Genomics and Precision Public Health At a Glance
The CDC Office of Genomics and Precision Public Health (OGPPH) provides timely and credible information for the effective and responsible translation of genomics and precision health advances into public health and health care.
OGPPH identifies genomic testing, family health history, and precision health applications that are ready to impact health if implemented effectively:
- The Tier-Classified Guidelines Database is an on-line, searchable resource for genomic testing, family health history, and precision health applications classified based on scientific evidence and evidence-based recommendations. Over 500 genetic testing guidelines have been classified according to a three tiered framework developed by OGPPH, including more than 150 classified as tier 1 applications:
- Tier 1/green applications are supported by synthesized evidence or evidence-based recommendations for implementation in practice.
- Tier 2/yellow applications are not supported by sufficient synthesized evidence or evidence-based recommendations for routine implementation in practice; however, they may inform decision making on a case-by-case basis.
- Tier 3/red applications are not supported by synthesized evidence for implementation in practice or have evidence-based recommendations against their use; however, they might be candidates for research.

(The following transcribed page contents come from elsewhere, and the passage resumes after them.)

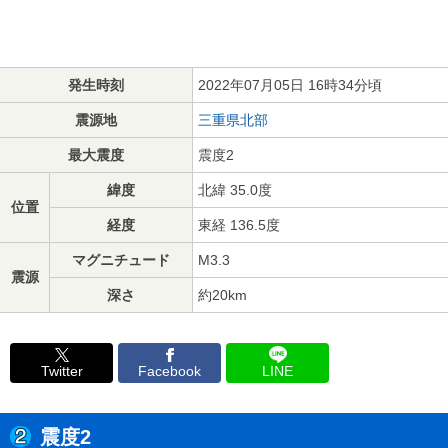
発生時刻
2022年07月05日 16時34分頃
震源地
三重県北部
最大震度
震度2
緯度
北緯 35.0度
位置
経度
東経 136.5度
マグニチュード
M3.3
震源
深さ
約20km
Twitter
Facebook
LINE
震度2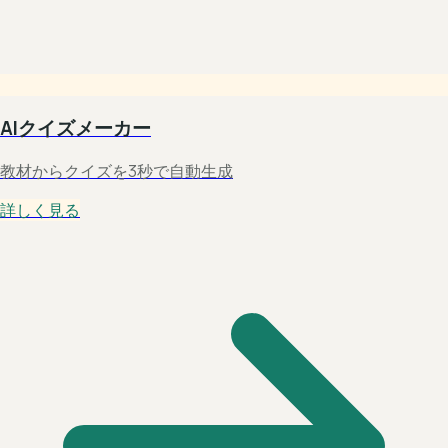
AIクイズメーカー
教材からクイズを3秒で自動生成
詳しく見る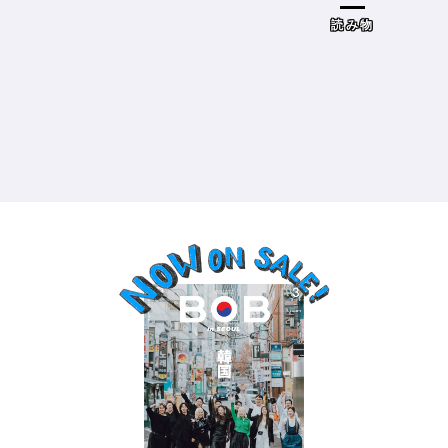
ドザブリックス）／神奈川県鎌倉
市］の場合－
読み物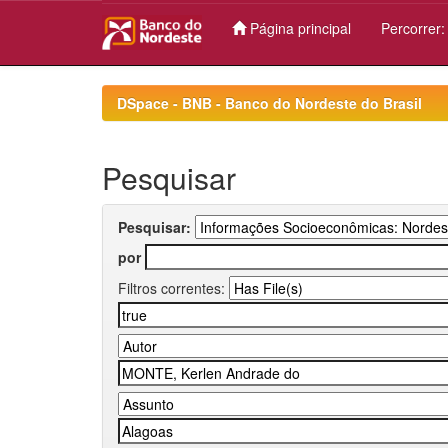
Página principal
Percorrer
Skip
navigation
DSpace - BNB - Banco do Nordeste do Brasil
Pesquisar
Pesquisar:
por
Filtros correntes: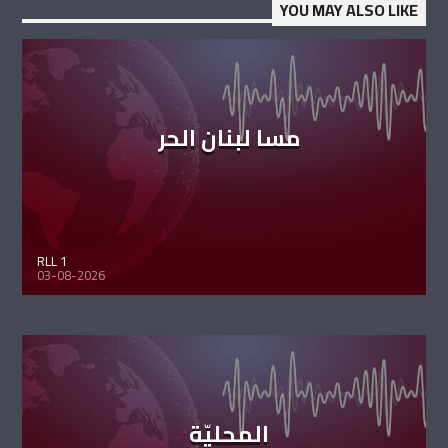
YOU MAY ALSO LIKE
مسا لبنان الحر
RLL 1
03-08-2026
المحليّة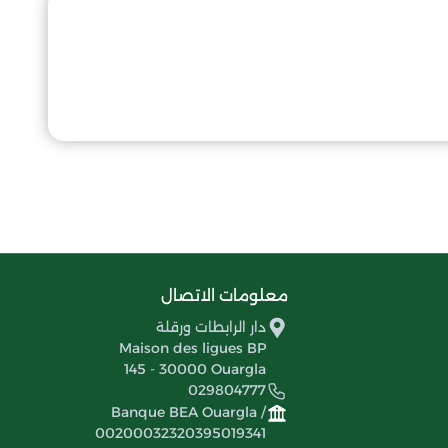
معلومات الاتصال
دار الرابطات ورقلة
Maison des ligues BP
145 - 30000 Ouargla
029804777
Banque BEA Ouargla /
00200032320395019341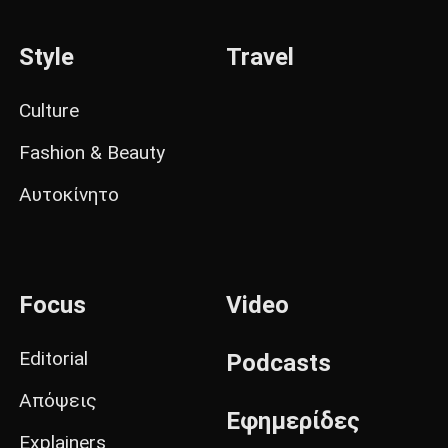
Style
Travel
Culture
Fashion & Beauty
Αυτοκίνητο
Focus
Video
Editorial
Podcasts
Απόψεις
Εφημερίδες
Explainers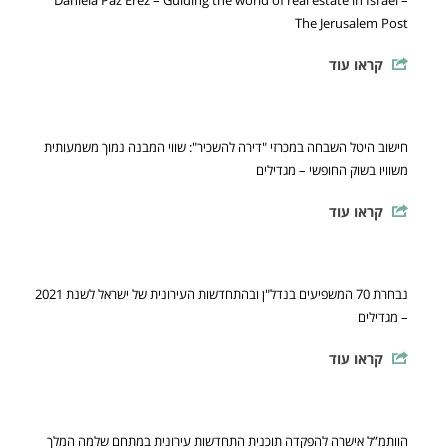
Daniela Paz Erez – Guiding the world of real estate in Israel –
The Jerusalem Post
קראו עוד
חישוב היטל השבחה במכרזי "דירה להשכיר": שווי המבנה נמוך משמעותית
משוויו בשוק החופשי – מגדילים
קראו עוד
נבחרת 70 המשפיעים בנדל"ן ובהתחדשות העירונית של ישראל לשנת 2021
– מגדילים
קראו עוד
הוותמ”ל אישרה להפקדה תוכנית התחדשות עירונית במתחם שלמה המלך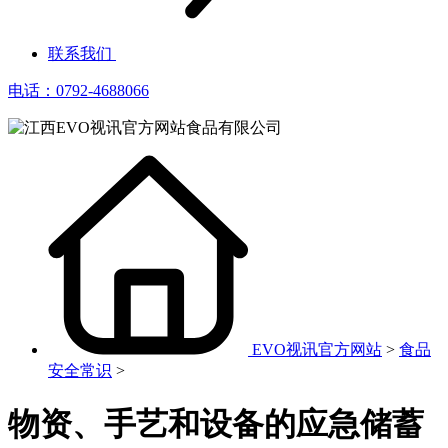
联系我们
电话：0792-4688066
EVO视讯官方网站
>
食品
安全常识
>
物资、手艺和设备的应急储蓄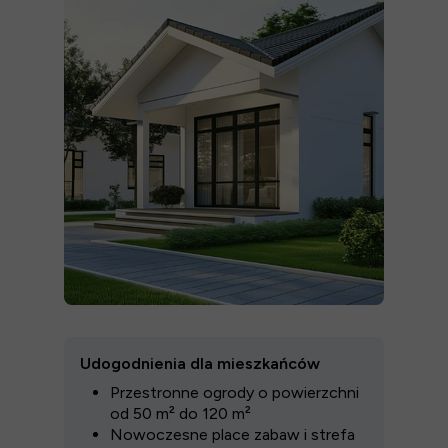
Udogodnienia dla mieszkańców
Przestronne ogrody o powierzchni
od 50 m² do 120 m²
Nowoczesne place zabaw i strefa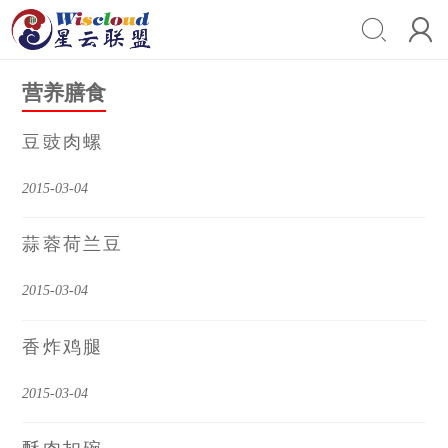


营养膳食
豆豉肉螺
2015-03-04
蒜蓉荷兰豆
2015-03-04
香炸鸡腿
2015-03-04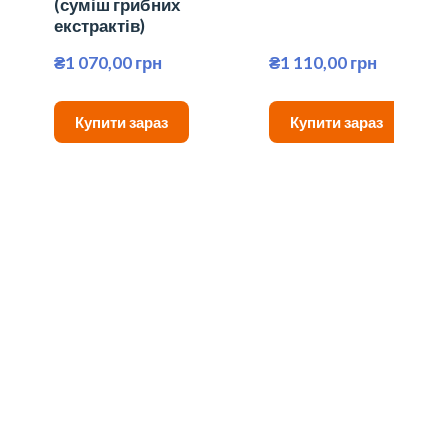
(суміш грибних
екстрактів)
₴1 070,00 грн
₴1 110,00 грн
Купити зараз
Купити зараз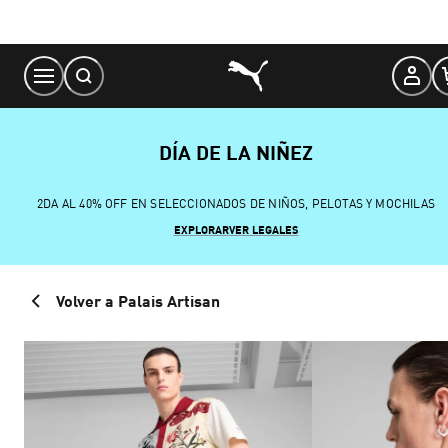
Skip
to
Content
DÍA DE LA NIÑEZ
2DA AL 40% OFF EN SELECCIONADOS DE NIÑOS, PELOTAS Y MOCHILAS
EXPLORAR
VER LEGALES
Volver a Palais Artisan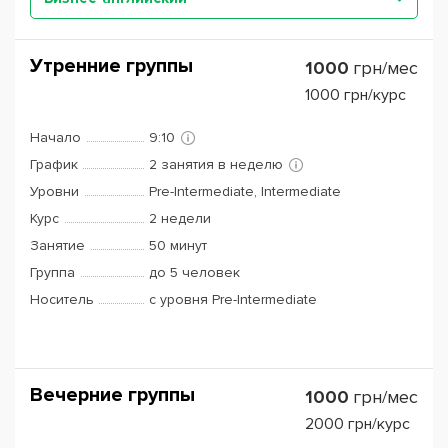
Утренние группы
1000
грн/мес
1000
грн/курс
Начало
9:10
График
2 занятия в неделю
Уровни
Pre-Intermediate, Intermediate
Курс
2 недели
Занятие
50 минут
Группа
до 5 человек
Носитель
с уровня Pre-Intermediate
Вечерние группы
1000
грн/мес
2000
грн/курс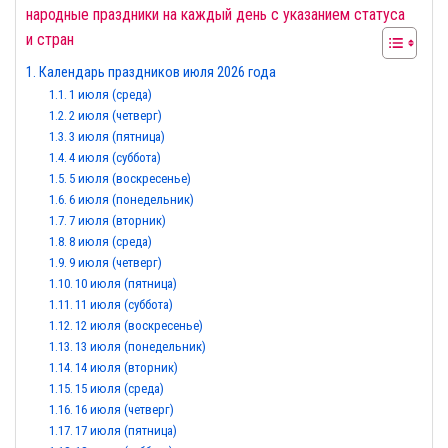
народные праздники на каждый день с указанием статуса
и стран
Календарь праздников июля 2026 года
1 июля (среда)
2 июля (четверг)
3 июля (пятница)
4 июля (суббота)
5 июля (воскресенье)
6 июля (понедельник)
7 июля (вторник)
8 июля (среда)
9 июля (четверг)
10 июля (пятница)
11 июля (суббота)
12 июля (воскресенье)
13 июля (понедельник)
14 июля (вторник)
15 июля (среда)
16 июля (четверг)
17 июля (пятница)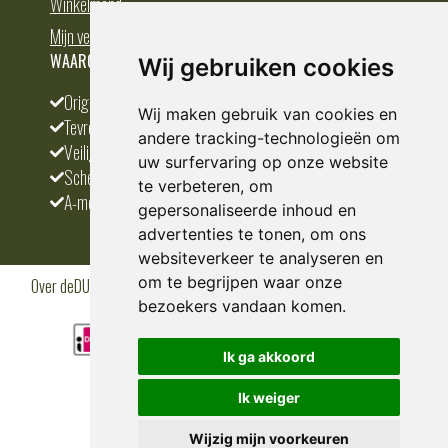
Winkelmand
Mijn verlanglijst
WAAROM BESTELLEN BIJ DEDUMP.NL
Wij gebruiken cookies
Origineel en divers
Wij maken gebruik van cookies en
Tevreden klanten
andere tracking-technologieën om
Veilig betalen
uw surfervaring op onze website
Scherpste prijs
te verbeteren, om
A-merken
gepersonaliseerde inhoud en
advertenties te tonen, om ons
websiteverkeer te analyseren en
om te begrijpen waar onze
Over deDUMP.nl
Algemene voorwaarden
Privacy Policy
Klantenservice
Cookies
Blogs
bezoekers vandaan komen.
Ik ga akkoord
Ik weiger
Wijzig mijn voorkeuren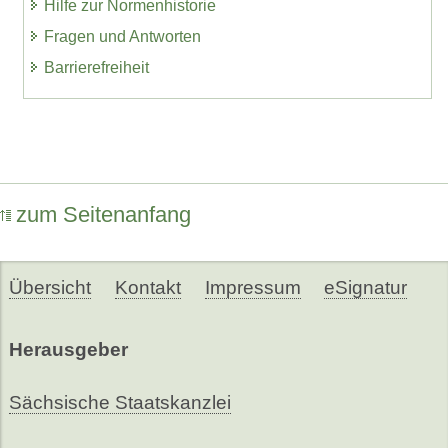
Hilfe zur Normenhistorie
Fragen und Antworten
Barrierefreiheit
zum Seitenanfang
Übersicht
Kontakt
Impressum
eSignatur
Herausgeber
Sächsische Staatskanzlei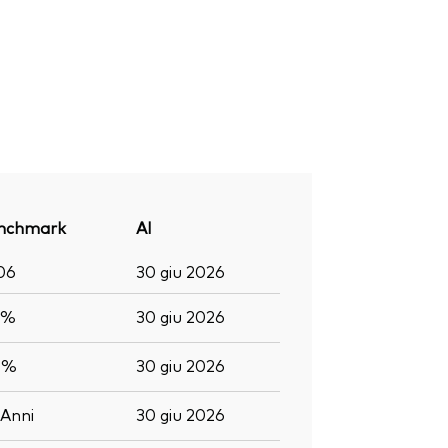
nchmark
Al
06
30 giu 2026
6%
30 giu 2026
0%
30 giu 2026
Anni
30 giu 2026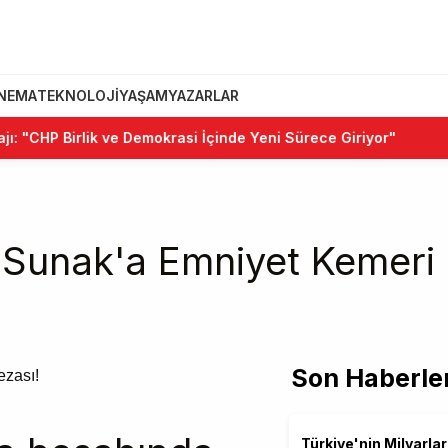
INEMA
TEKNOLOJI
YAŞAM
YAZARLAR
CHP Birlik ve Demokrasi İçinde Yeni Sürece Giriyor"
•
Ke
ı Sunak'a Emniyet Kemeri 
Son Haberle
Türkiye'nin Milyarla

- The Public Health Genomics and Precision Health Knowledge Base (PHGKB) is an online, customizable, user-based system that provides convenient access to the published scientific literature, CDC resources, and other sources that track progress in human and pathogen genomics, and in other areas of precision public health. PHGKB includes 14 specialized databases on topic such as cancer, infectious diseases, rare diseases, and health equity, as well as a CDC-authored publications and state public health genomics program resources. OGPPH searches the peer-reviewed and grey literature on a weekly basis using machine learning, natural language processing, and other methods to identify genomics and precision health information relevant to population health to help keep the PHGKB on the cutting edge.
OGPPH informs about evidence-based genomic and precision health applications to impact population health:
OGPPH has developed a multifaceted communications strategy to share information on genomics and precision health with public health programs, health providers, policymakers, and the general public.
- OGPPH’s Genomics and Precision Health Weekly Update provides timely information about genomic tests, family health history, and precision health to over 35,000 subscribers.
- The Genomics and Precision Health blog addresses current topics such as family health history, health equity, precision health, and pathogen and human genomics, including 43 new blog posts in 2022.
- @CDC_Genomics shares tweets on translating genomics and precision health discoveries into actions that improve health and prevent disease with over 14,000 followers.
- The CDC Genomics and Precision Health Seminar Series offered 10 webinars with over 1,000 participants in 2022.
- The OPHG website includes new and updated information on family health history, genetic testing and counseling, and genomics and health. The OGPPH website and PHGKB had over 3 million views combined in 2022.
OGPPH integrates evidence-based genomic and precision health applications into practice and programs:
- The Surgeon General’s My Family Health Portrait tool is a resource for public health programs, health providers, and the general public to aid in collection and sharing of family health history information. My Family Health Portrait provides family history-based risk assessments for diabetes, colorectal cancer, and heart disease.
- Integrating Human Genomics into Public Health Surveillance and Applied Research. In collaboration with the CDC Office of Advanced Molecular Detection, OGPPH launched a new, five-year initiative to strengthen public health capacity by introducing elements of human genomics into both public health surveillance and applied research. Six projects across five CIOs were selected for funding in 2022 and 2023. They cover a wide range of topics, including:
- Assessing the impact of genetics in the control of two infectious diseases (Tuberculosis, Ebola virus)
- Enhancing the reporting of gene/genome sequencing in newborn screening programs,
- Examining the role of medications and genetics in the National Birth Defects Prevention Study (NBDPS),
- Establishing population-based, ethnicity-specific allele frequencies for pharmacogenomic traits of public health importance using the National Health and Nutrition Examination Survey (NHANES),
- Enhancing the evaluation of genetic risk prediction models for inhibitor development among people with hemophilia in different populations.